Error and warning messages
What is the meaning of the warning message: Eigenvalue was found out of sequence?
Answer: This warning message indicates that numerical problems occurred during analysis due to the structure being unstable when solving for eigenvalues.
What is the meaning of the warning message: Excessively large effective-damping ratios have been set to 0.999950?
Extended Question: When I run a time-history analysis using modes from the Ritz-vector modal load case, I receive a warning message which states: Excessively large effective-damping ratios have been set to 0.999950. This message does not occur when using Eigenvectors. Is there an explanation?
Answer: This warning message may occur when using proportional damping for which damping increases with large frequency. Ritz vectors would subsequently generate high-frequency modes with large damping. This round-off to 0.999950 is necessary for numerical formulation.
What is the meaning of the warning message: Loads are applied to massless degrees of freedom?
Extended Question: During Ritz-vector modal analysis, I received a warning message which states: Loads are applied to one or more massless degrees of freedom, corresponding Ritz modes may be unavailable or inaccurate for dynamics. What does this mean, can it be ignored, and if not, how should I revise the model?
Answer: This message indicates that load is applied to a joint which either has no mass or is restrained. Gravity load from structural self-weight creates a set of fixed-end forces which includes shear and moment. These forces will also impose load on massless degrees-of-freedom (DOF). In a structure with frame or shell objects, each joint has up to six DOF, including translations (UX, UY, UZ) and rotations (RX, RY, RZ). Mass from the material density of structural objects is assigned to translational DOF. Additional mass may be assigned to any DOF, including rotational DOF such that rotational inertia is captured.
Ritz-vector application during dynamic loading is most effective when all applied loads act on DOF with mass. While earthquake loads automatically act on DOF with mass, mass should be assigned to DOF subjected to other types of load, and to nonlinear NLLink elements, which are treated as external force generators.
It is not necessary for loaded DOF to have mass when Ritz vectors are generated for gravity and other static loading conditions applied during time-history analysis because load is applied so slowly that dynamic behavior is not important. In this case, either the warning may be ignored, or a small mass may be assigned to DOF in question.

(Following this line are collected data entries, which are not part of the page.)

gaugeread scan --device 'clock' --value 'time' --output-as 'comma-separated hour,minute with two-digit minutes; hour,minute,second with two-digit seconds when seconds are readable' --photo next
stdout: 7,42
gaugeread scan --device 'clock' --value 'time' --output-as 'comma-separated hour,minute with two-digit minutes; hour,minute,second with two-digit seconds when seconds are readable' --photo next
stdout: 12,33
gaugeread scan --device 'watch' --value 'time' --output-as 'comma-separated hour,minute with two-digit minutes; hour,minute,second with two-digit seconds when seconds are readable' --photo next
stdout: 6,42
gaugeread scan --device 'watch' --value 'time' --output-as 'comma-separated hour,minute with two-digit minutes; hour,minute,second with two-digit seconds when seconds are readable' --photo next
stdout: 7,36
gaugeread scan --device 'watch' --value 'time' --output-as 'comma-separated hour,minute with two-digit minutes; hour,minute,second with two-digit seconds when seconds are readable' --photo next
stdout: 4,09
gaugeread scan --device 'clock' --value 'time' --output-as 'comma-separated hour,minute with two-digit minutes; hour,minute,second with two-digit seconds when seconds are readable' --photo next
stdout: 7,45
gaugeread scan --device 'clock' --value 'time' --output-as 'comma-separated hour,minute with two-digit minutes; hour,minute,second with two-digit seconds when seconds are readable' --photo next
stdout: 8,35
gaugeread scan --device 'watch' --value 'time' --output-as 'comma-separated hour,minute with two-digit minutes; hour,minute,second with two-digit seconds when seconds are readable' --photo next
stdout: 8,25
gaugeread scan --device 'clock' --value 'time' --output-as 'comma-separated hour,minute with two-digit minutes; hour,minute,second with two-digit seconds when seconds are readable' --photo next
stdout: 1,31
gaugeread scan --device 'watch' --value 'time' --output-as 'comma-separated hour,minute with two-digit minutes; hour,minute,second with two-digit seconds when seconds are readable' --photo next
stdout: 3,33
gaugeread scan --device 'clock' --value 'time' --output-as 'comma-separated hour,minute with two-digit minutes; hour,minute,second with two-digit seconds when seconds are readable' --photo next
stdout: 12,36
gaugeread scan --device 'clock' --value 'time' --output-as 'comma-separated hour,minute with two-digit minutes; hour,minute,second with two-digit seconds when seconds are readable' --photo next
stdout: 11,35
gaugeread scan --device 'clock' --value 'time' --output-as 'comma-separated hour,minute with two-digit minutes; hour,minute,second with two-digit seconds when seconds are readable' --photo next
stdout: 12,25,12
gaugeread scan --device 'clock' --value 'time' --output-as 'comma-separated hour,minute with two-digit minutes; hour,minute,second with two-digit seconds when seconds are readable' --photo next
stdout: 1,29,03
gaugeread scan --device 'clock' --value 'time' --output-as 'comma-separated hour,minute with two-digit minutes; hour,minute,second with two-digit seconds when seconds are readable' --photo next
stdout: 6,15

After assigning shell joint offsets during Ritz-vector modal analysis, what is the meaning of the warning message: Loads are applied to massless degrees of freedom?
Answer: When joint offsets are applied to shell objects, translational forces may cause moments at joint locations. Because mass is lumped at translational DOF (UX, UY, and UZ), the rotational DOF (RX, RY, RZ) which correlate with applied moments are massless, causing the warning message to generate. Unless the offsets are very large, the warning message is not significant, and may be ignored.
To edit the model such that the warning message does not occur, mass may be assigned to the rotational DOF of loaded joints to provide for rotational inertia. A reasonable mass value would be between 1/10 md 2 and 1/100 md 2, where m is the translational mass located at the joint, and d is the offset distance. A smaller value on the order of 1/1000 md 2 may be used to simply avoid the massless condition.